Sono questi alcuni dei significati della fiaccolata che si è svolta ieri sera nelle strade di Simaxis, il paese natale di Giovanni Corodda, il presunto responsabile dell’aggressione, risultata fatale, a Frederic Mondoloni.
Quasi trecento le persone che hanno preso parte alla manifestazione di solidarietà indetta dal sindaco Francesco Cossu. La cittadinanza si è riunita nella piazza davanti all’edificio dell’amministrazione comunale nel pomeriggio. Alle 18.30, è partito il corteo, in silenzio. In testa, i sindaci del territorio. Dieci in tutto. Dai rappresentanti dell’Unione della bassa valle tirso all’unione dei Fenici. Il corteo, dopo essersi snodato per le vie di tutto il paese, si è sciolto in un applauso.

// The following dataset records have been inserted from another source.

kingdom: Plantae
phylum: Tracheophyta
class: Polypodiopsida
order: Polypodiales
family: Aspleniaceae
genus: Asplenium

Fino all’ultimo era certa anche la partecipazione dei familiari del giovane che al momento si trova in carcere, in attesa di giudizio. Poi hanno preferito il silenzio, in segno di rispetto. Il messaggio di solidarietà, ci tiene a sottolineare il sindaco, è anche rivolto a loro: nessuno finora ne ha parlato, ma, chiaramente, sono due le famiglie che stanno vivendo un dramma.
Sabato prossimo, la fiaccolata si ripeterà, questa volta a Oristano, città che per una notte si è trasformata in scenario di un tragico episodio di violenza. Il corteo partirà da piazza Eleonora alle 20. In via Garibaldi, nel punto in cui è avvenuta la rissa, verrà osservato un minuto di silenzio. La manifestazione è stata organizzata da Oristano Giovane, El gato obrero e associazione culturale Oristanesi.